Certainly they are no miracle cure for people with dementia, nor do they improve the memory of anyone else. Rosemary has been linked to memory for hundreds of years. Ophelia in Hamlet says to her brother Laertes: “There’s rosemary, that’s for remembrance.” But that’s no kind of basis for a study. She had after all gone insane after the death of her father and was to kill herself shortly after this scene. But that doesn’t mean that there ore no rosemary essential oil benefits:
An Experiment with Rosemary and Lavender
Here’s how the experiment worked. The team at Northumbria recruited 60 older volunteers to test the effects of not only rosemary oil but also lavender oil. They then tested these volunteers in a room infused with either rosemary essential oil, lavender essential oil or no aroma. Participants were told they were there to test a vitamin water drink. Any comments about the aromas were passed off as irrelevant and “left over from the previous group to use the room”.
The Memory Test
The volunteers (and I) then took a test which was designed to test their prospective memory. It’s a clever test with many layers so you never quite know what’s being tested.
At the start, objects are hidden around the room in places which you have to remember at the end of the test. Then you perform a series of distracting but fun word puzzles while increasingly complex demands are made of your memory by the testers (in my case two extraordinarily nice and competent graduate students, Kamila and Lauren). “In seven minutes’ time from now can you hand me this book?” or “when you come across a question about the Queen in the word puzzles can you remind me to call the garage”.Some remarkable results
My marks were squarely average. I didn’t remember to remind Kamila to get her car from the garage in much the same way that I would have forgotten myself.
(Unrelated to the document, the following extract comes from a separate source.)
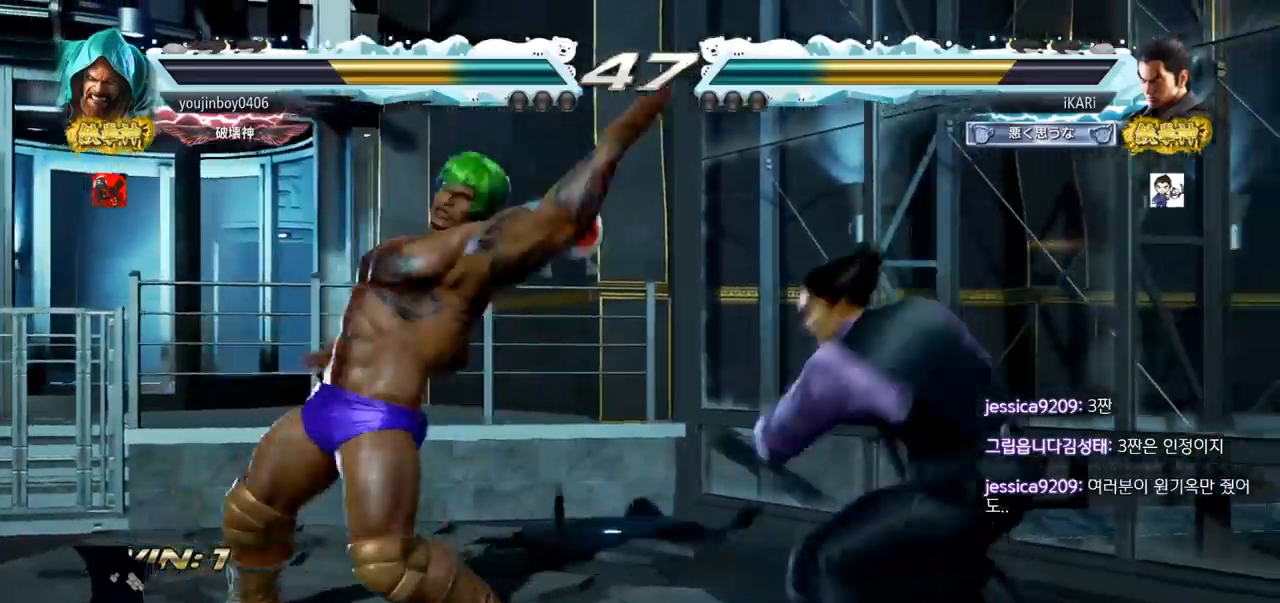
{"buttons": [], "left_stick": "center", "events": [[133, "TRIANGLE", "down"], [133, "left_stick", "down"], [167, "TRIANGLE", "up"], [183, "left_stick", "center"]]}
What Mark’s team found was remarkable. The volunteers in the room with the rosemary infusion did statistically significantly better than those in the control room but lavender caused a significant decrease in performance. Lavender is traditionally associated with sleep and sedation.Was the lavender sending our volunteers to sleep and decreasing their performance? How could vaporized essential oils possibly have this effect? It turns out that there are compounds in rosemary oil that may be responsible for changes in memory performance – chemicals that explain rosemary essential oils benefits for the brain. One of them is called 1,8-cineole – as well as smelling wonderful (if you like that sort of thing) it may act in the same way as the drugs licensed to treat dementia, causing an increase in a neurotransmitter called acetylcholine.
These compounds do this by preventing the breakdown of the neurotransmitter by an enzyme. And this is highly plausible – inhalation is one of the best ways of getting drugs into the brain. When you eat a drug it may be broken down in the liver which processes everything absorbed by the gut, but with inhalation small molecules can pass into the bloodstream and from there to the brain without being broken down by the liver.
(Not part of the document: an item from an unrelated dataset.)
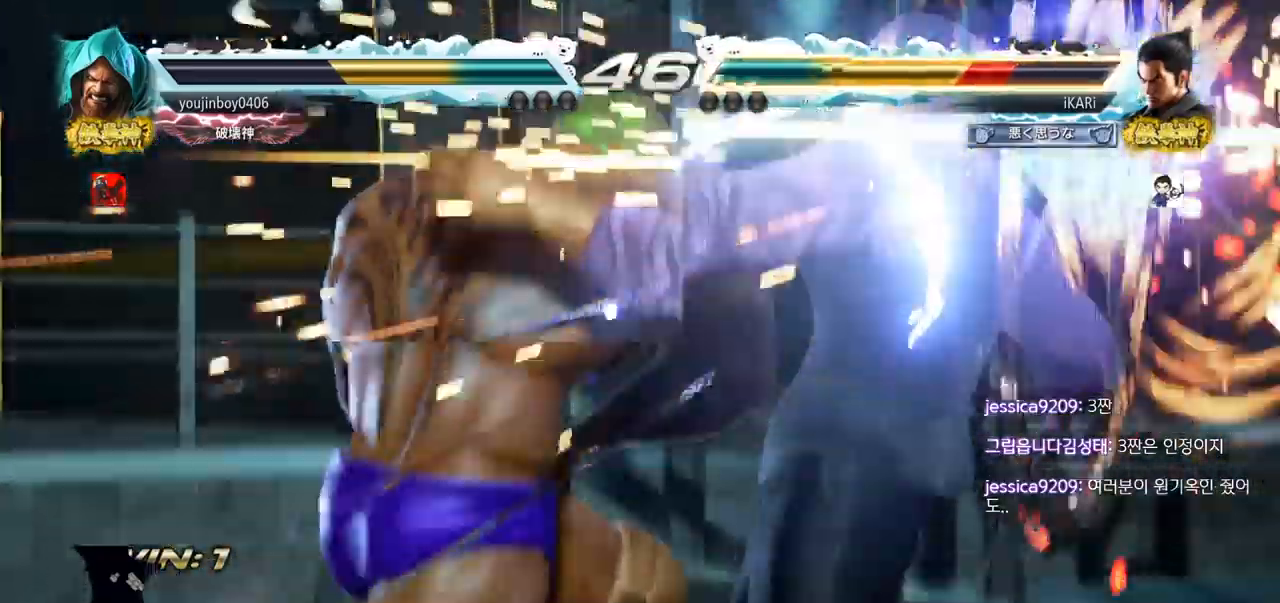
{"buttons": [], "left_stick": "center", "events": []}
As further confirmation Mark and his team analysed blood samples and found traces of the chemicals in rosemary oil in the blood.
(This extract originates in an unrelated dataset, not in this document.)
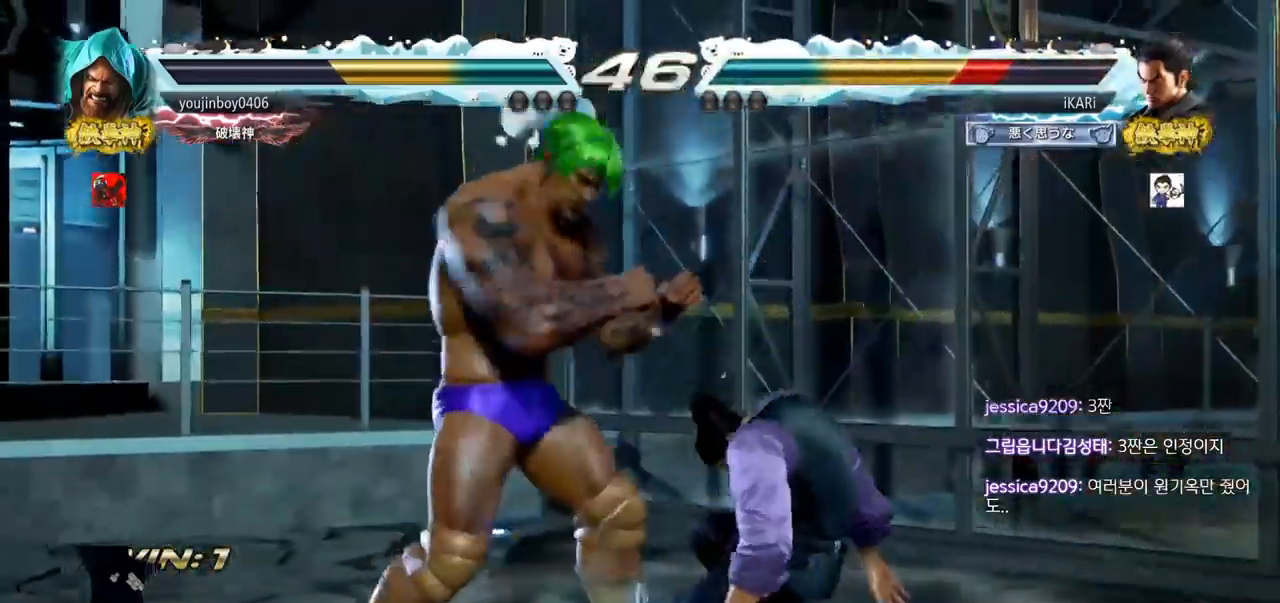
{"buttons": [], "left_stick": "center", "events": []}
The implications of this kind of research are huge, but they don’t mean you need to spend your days smelling of rosemary and your night sleeping on a pillow of lavender. The effects were measurable but modest and they give us a clue that further research into some of the chemicals in essential oils may yield therapeutics and contribute to our understanding of memory and brain function. So yes, there are Rosemary Essential oil Benefits for your brain – but of a limited nature.